Christian Solidarity Worldwide is calling upon the Burmese Government to take action in the face of rising religious intolerance.
It follows sectarian violence in the town of Meiktilar, central Burma, that left at least 20 people dead.
The violence was triggered by a dispute on 20 March between a Muslim shop owner and his Buddhist clients.
The disagreement resulted in the destruction of Muslim homes, businesses and mosques by Buddhist mobs.
In the days leading up to the eruption of violence, anti-Muslim propaganda leaflets were reportedly circulated in parts of Burma.
A state of emergency has been declared but CSW is calling upon the government and religious leaders to work together to ensure the safety of residents.

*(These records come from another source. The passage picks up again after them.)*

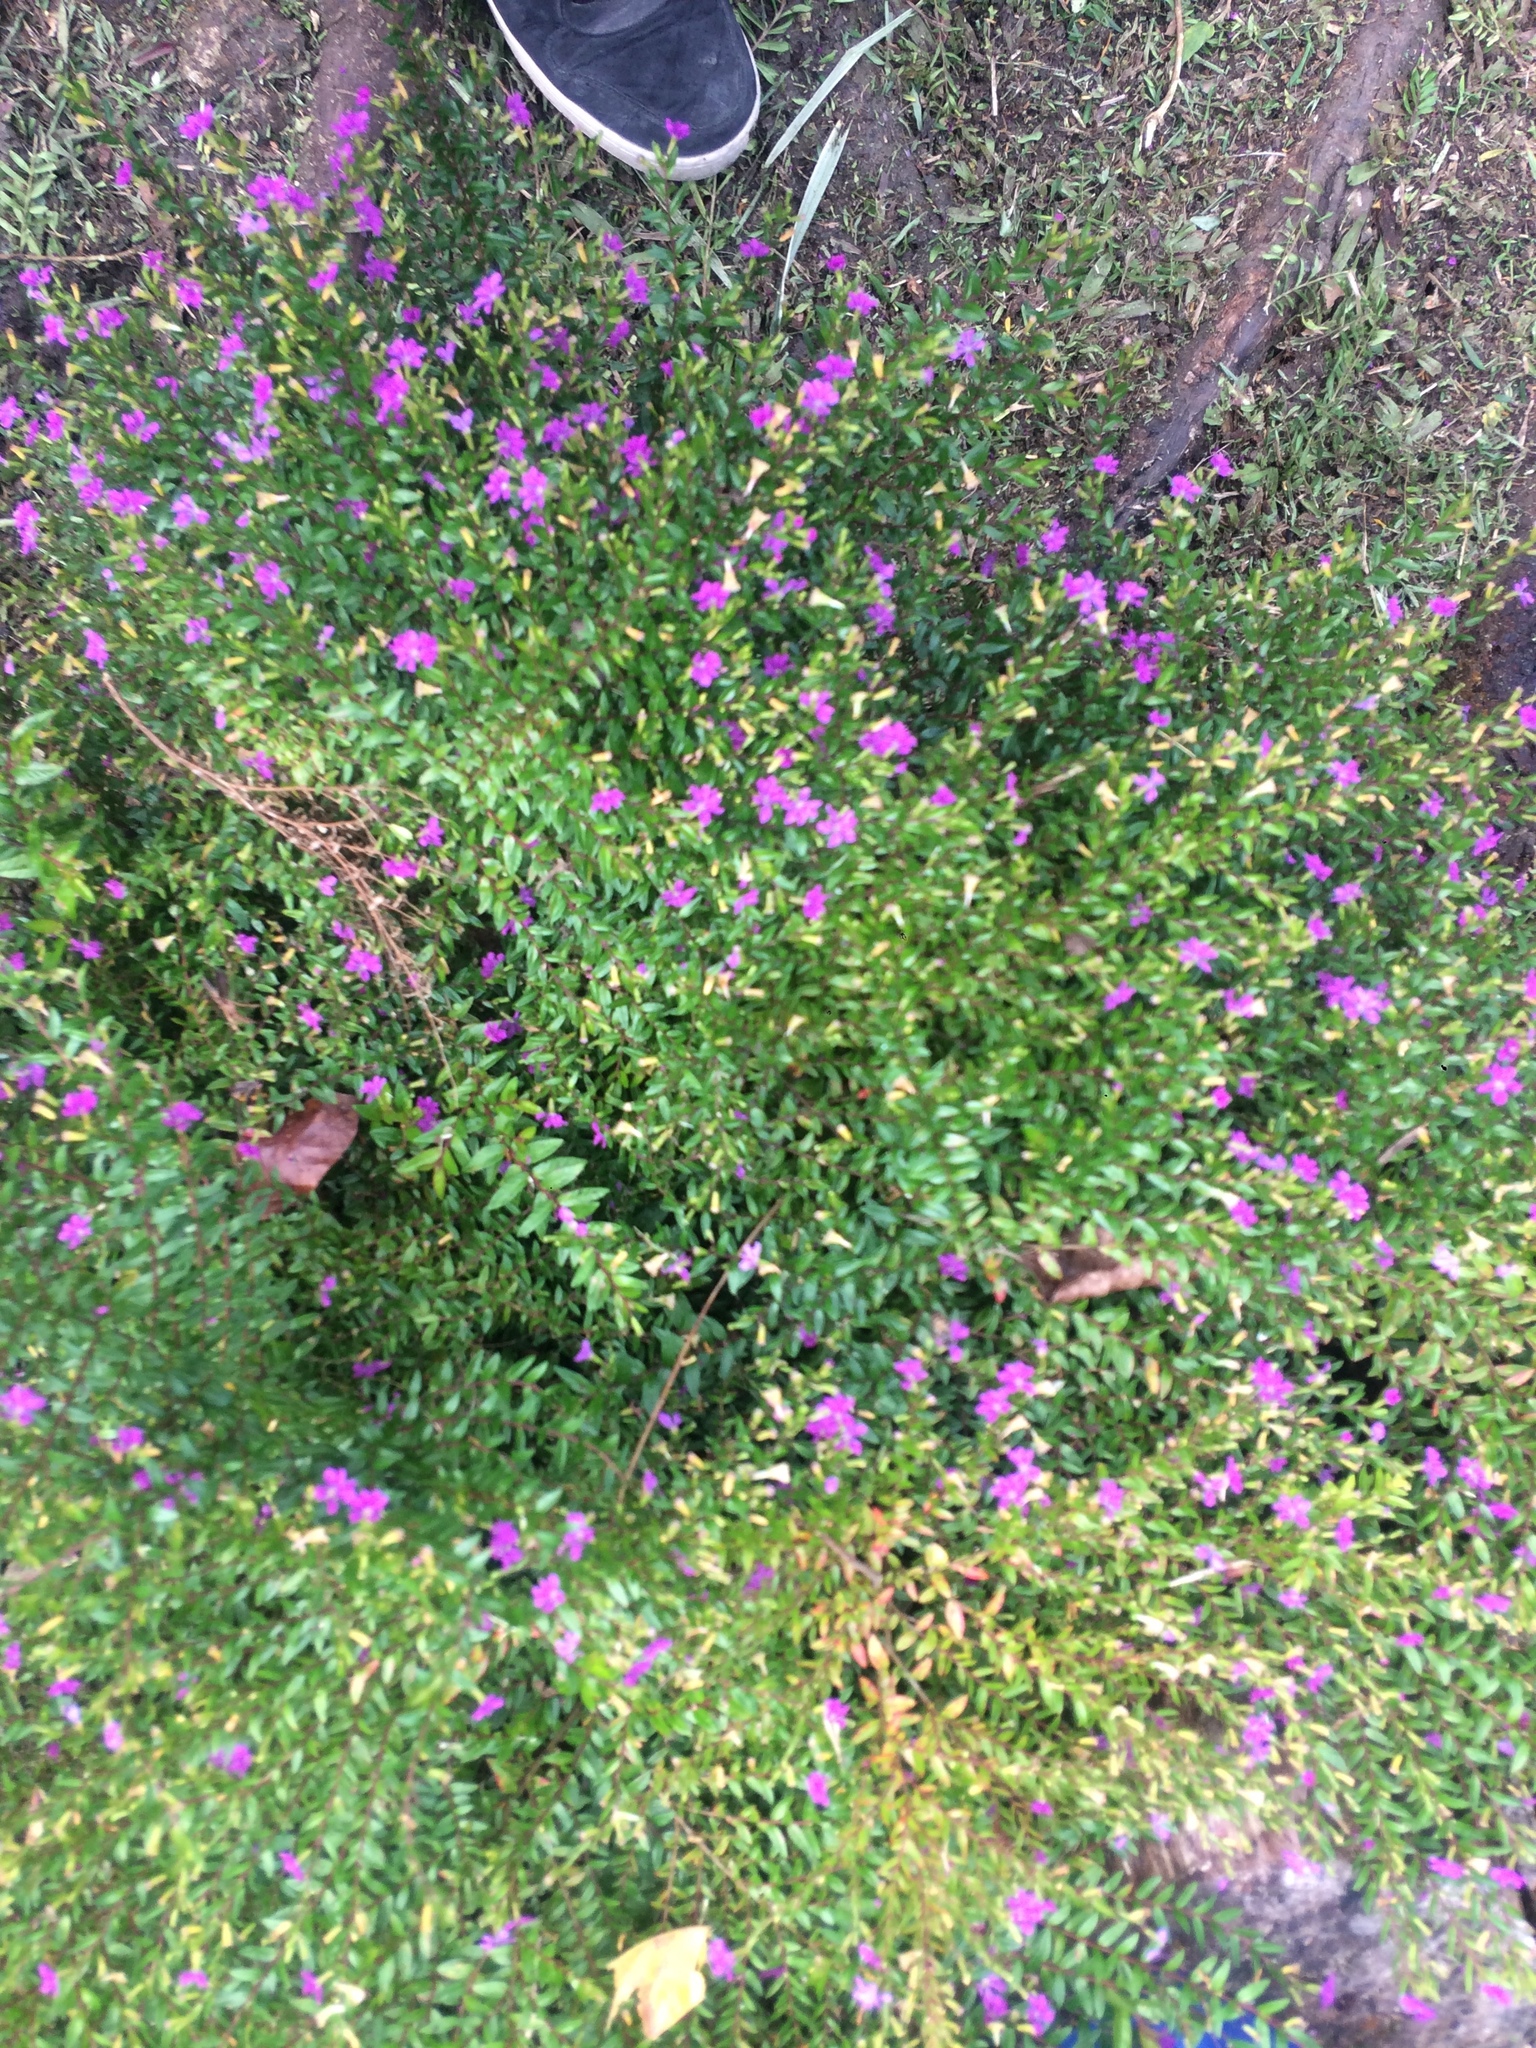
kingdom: Plantae
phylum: Tracheophyta
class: Magnoliopsida
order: Myrtales
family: Lythraceae
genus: Cuphea
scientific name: Cuphea hyssopifolia
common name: False heather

Hundreds of Muslims have reportedly fled their homes and are sheltering in a sports stadium.
CSW said the Muslim Rohingya population has become the victim of a "systematic campaign of persecution and ethnic cleansing".
Last June, clashes with Buddhist Rakhine and Muslim Rohingya displaced at least 140,000 and left hundreds dead.
CSW's Advocacy Director Andrew Johnston said hate speech and anti-Muslim propaganda were creating a climate of intolerance and violence.
"We urge the Burmese government, as well as leaders of different religious communities and political groups, to work together to promote inter-religious harmony, respect for religious freedom, and to combat religious hatred, discrimination and violence," he said.
"Burma's reform process is at risk, and people of all religions who believe in peace, democracy and human rights must unite to prevent any further deterioration in the situation.
"We call on the Burmese security forces to restore public order according to the rule of law, and to ensure protection for all people regardless of religion."